John had never received a fax here. He didn’t own a telephone or a computer. He’d given up on as much technology as he could since Eugene Chandler had given him the boot.

“Delivery was included,” the kid said.

“So I don’t owe you anything?”

He shook his head. The air was so hot and dry his sweat evaporated instantly. Or maybe John had left him out there so long he’d stopped sweating. Dehydration and hyperthermia were constant threats in summertime Arizona.

John took the offered envelope. “Wait a second.”

He went back into the cooler gloom of his adobe, walking right over the scattered books and papers in his bare feet, and dug in his small refrigerator for a bottle of Pembroke Springs Natural Orange Soda. Dani had sent him a case-and the bill. His daughter was a barracuda. He handed the soda to the kid, who looked relieved. John heard the fizz of the bottle opening as he shut his door. His good deed for the day. Didn’t want the kid croaking on his drive back to the two-bit office-supply store where he worked.

The fax had been sent from Beverly Hills:

Dear John, What kind of damn fool would live in the desert with no phone? Dani’s been robbed. She’s okay, but I’m not. Call me: I have a phone. Nick

Not, John observed dispassionately, “Love, Dad,” or even the conventional “Your father.” Just Nick. Like they were old pals, which they weren’t. Of course, they weren’t much as father and son, either.

John laid the slippery fax on the counter and got out a Dos Equis, then heated up a leftover quesadilla and lit a cigarette. He’d learned to smoke the night he’d lost his first thousand in a poker game. He hadn’t had a thousand to lose, and gambling had seemed a hell of a way to get rid of his money. Smoking hadn’t helped. He’d known it wouldn’t, but he’d needed something to try to assuage his guilt and self-hate, although why he’d thought a cigarette would do the trick he still couldn’t figure out. Now he smoked whenever he felt particularly guilty or rotten. Usually all someone had to do was mention his daughter.

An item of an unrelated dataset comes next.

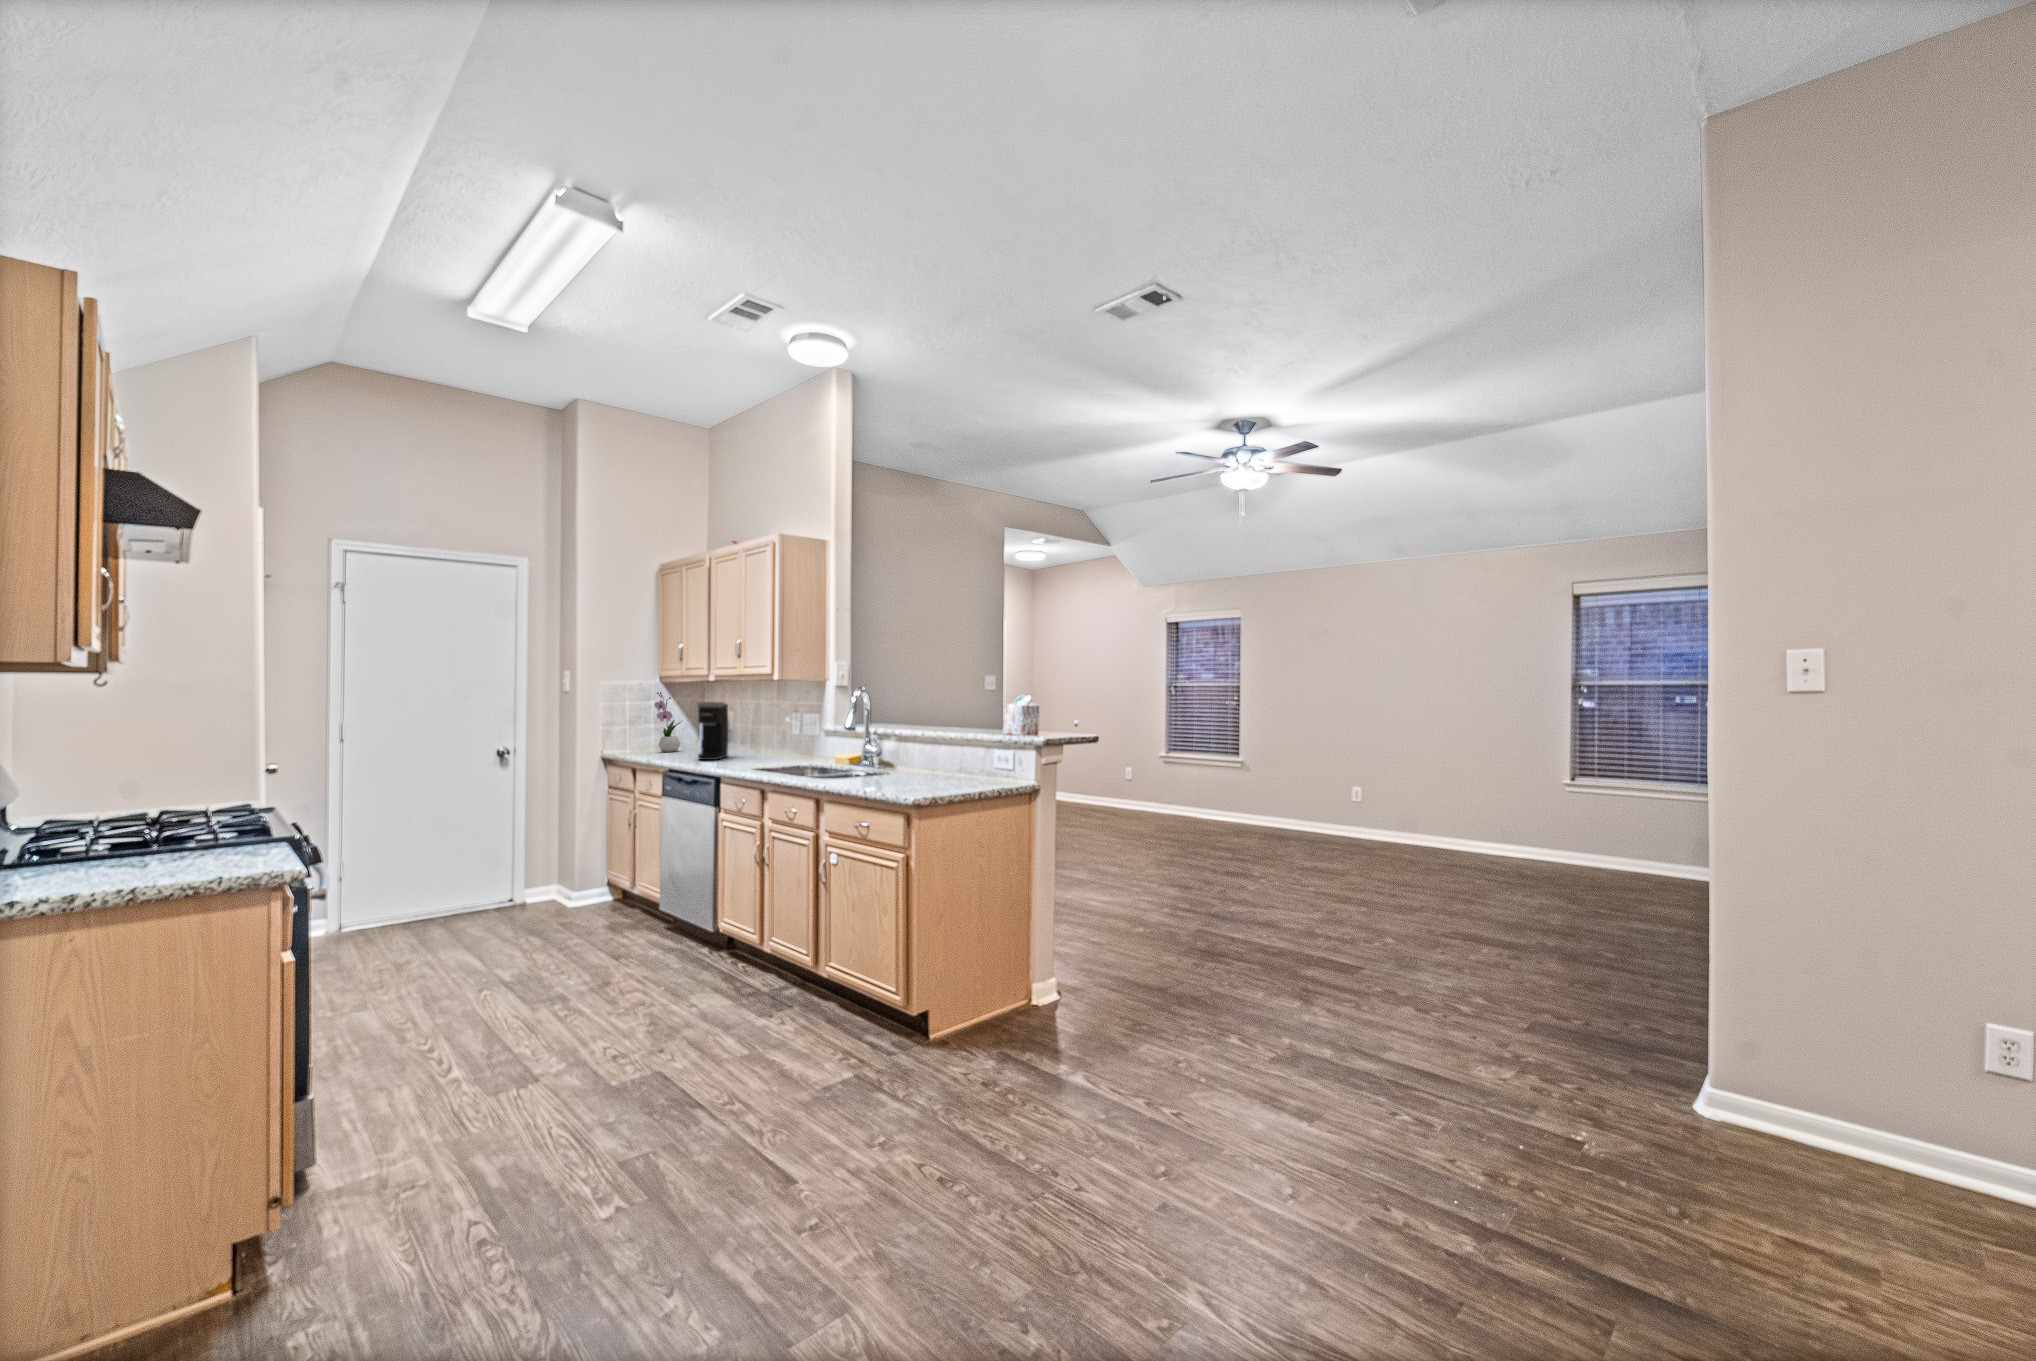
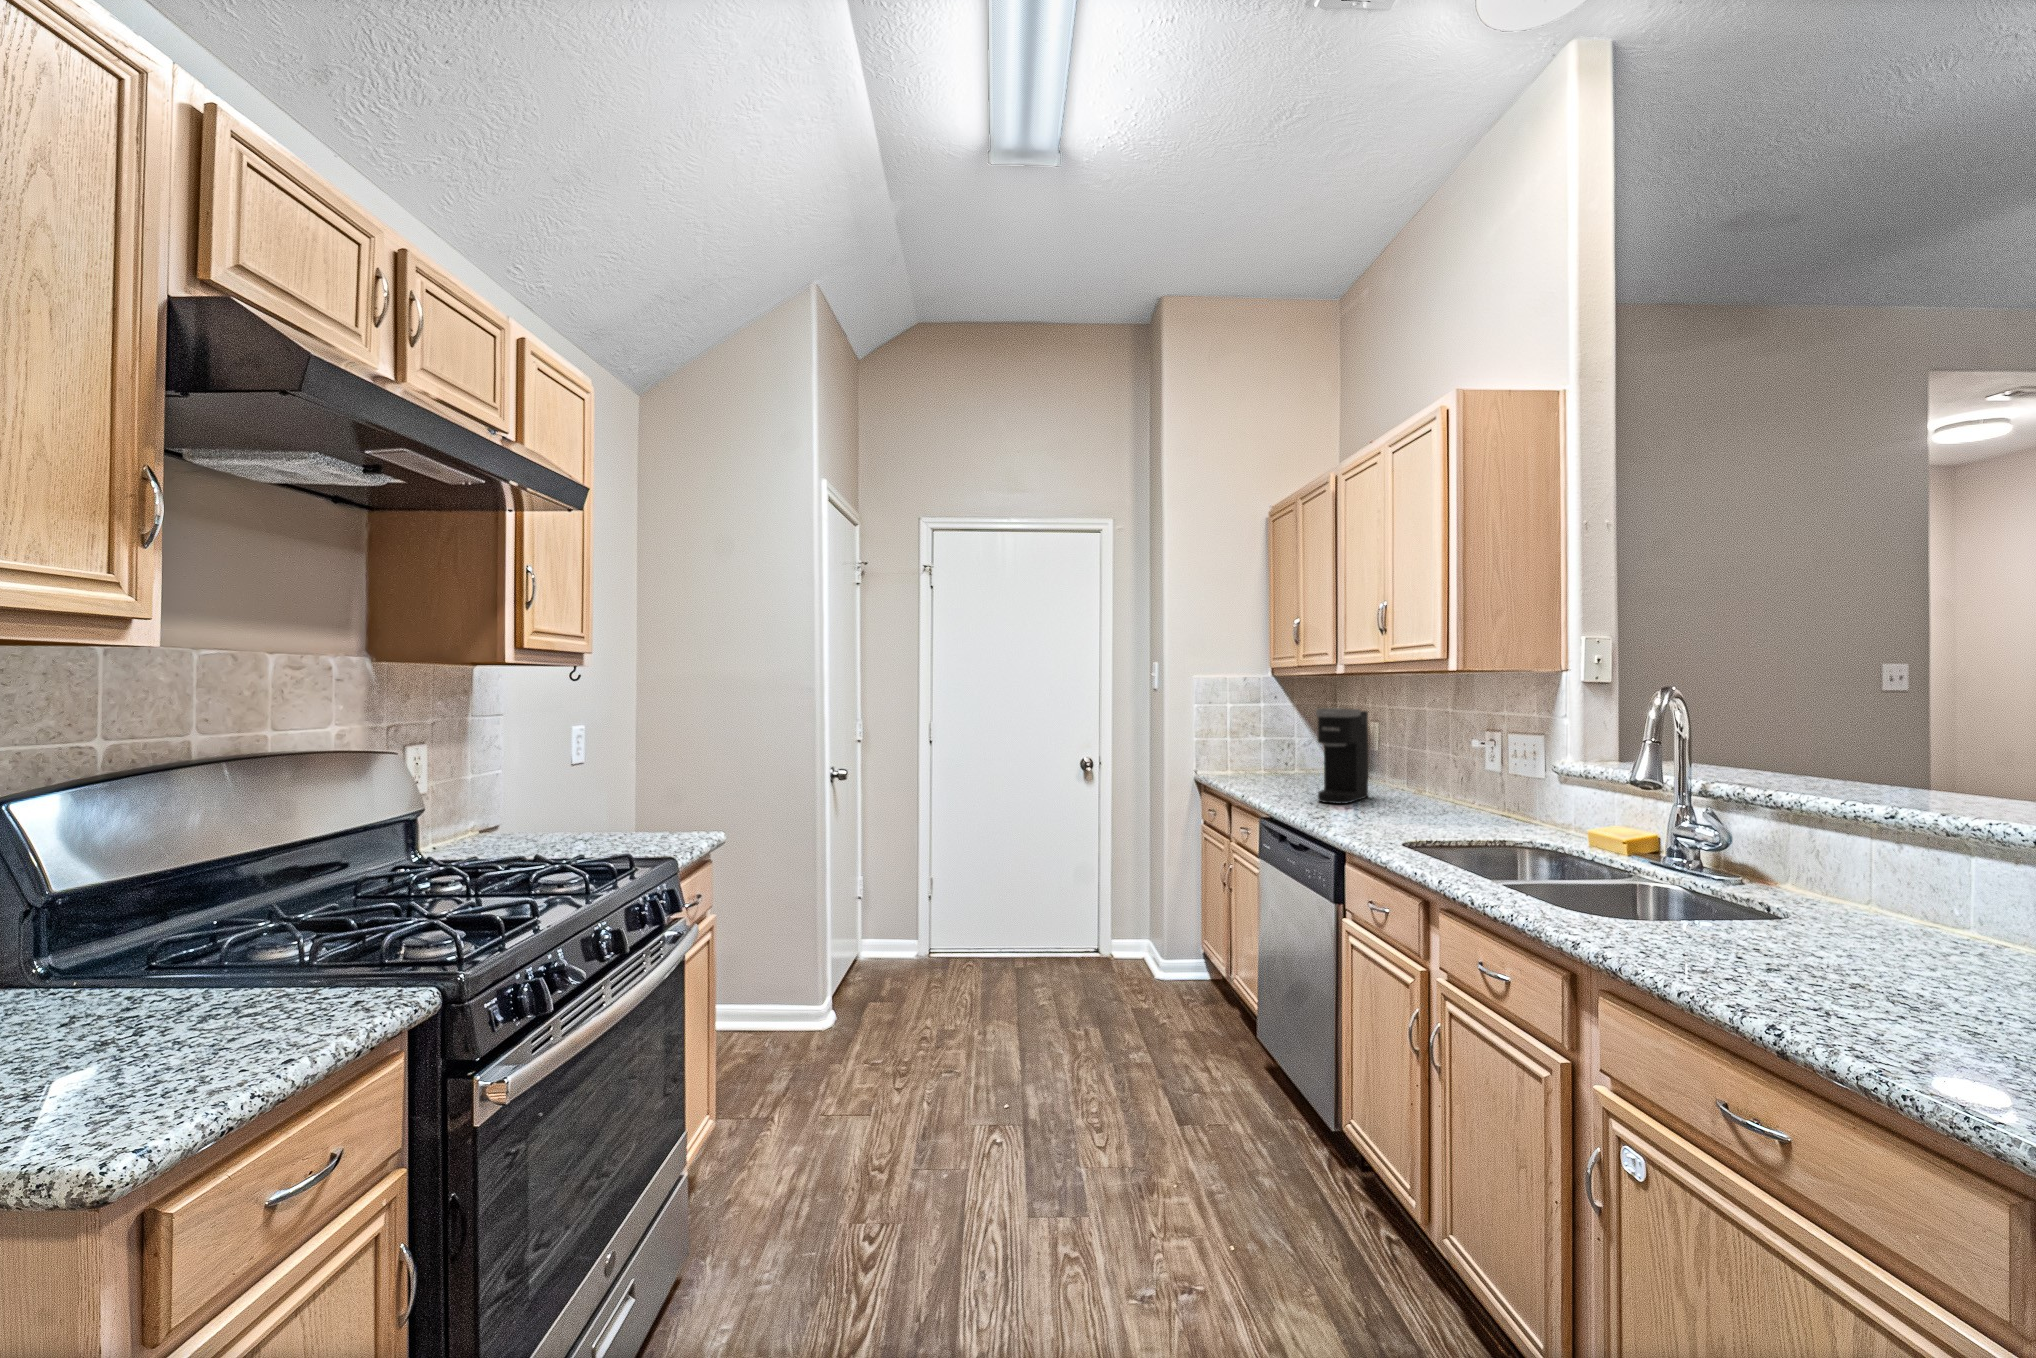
flower arrangement: present [654,692,682,752] -> none [1263,690,1305,777]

He sat on the tattered couch he’d picked up from the Salvation Army fifteen years ago. He’d always thought he’d have it recovered but never had. He reread his father’s fax. A fax machine wouldn’t intimidate that old geezer. Nicholas Pembroke was the most selfish and egotistical and totally unreliable man John had ever known, but endearingly honest about his failings, and direct, and unafraid-to a fault-of taking risks. John, on the other hand, seldom told anyone what was on his mind and had learned to avoid risk. To him his gambling wasn’t taking risks. It was avoiding them. Popular media opinion declared that his Pembroke genes-a penchant for gambling and adventure and self-destruction-had led to his downfall. He disagreed. He’d been all over the world, gambling, writing the odd travel article, doing as he damn well pleased. But it was a life he’d chosen not for its risk but for its safety. Staying on at Chandler Hotels and being the only parent to his only child would have required greater courage. Staring in the mirror every morning and wondering if he’d driven Lilli off all those years ago. Wondering if he’d helped make her feel trapped and unhappy. If he’d pushed her into making her deal with his father to act in Casino on the sly.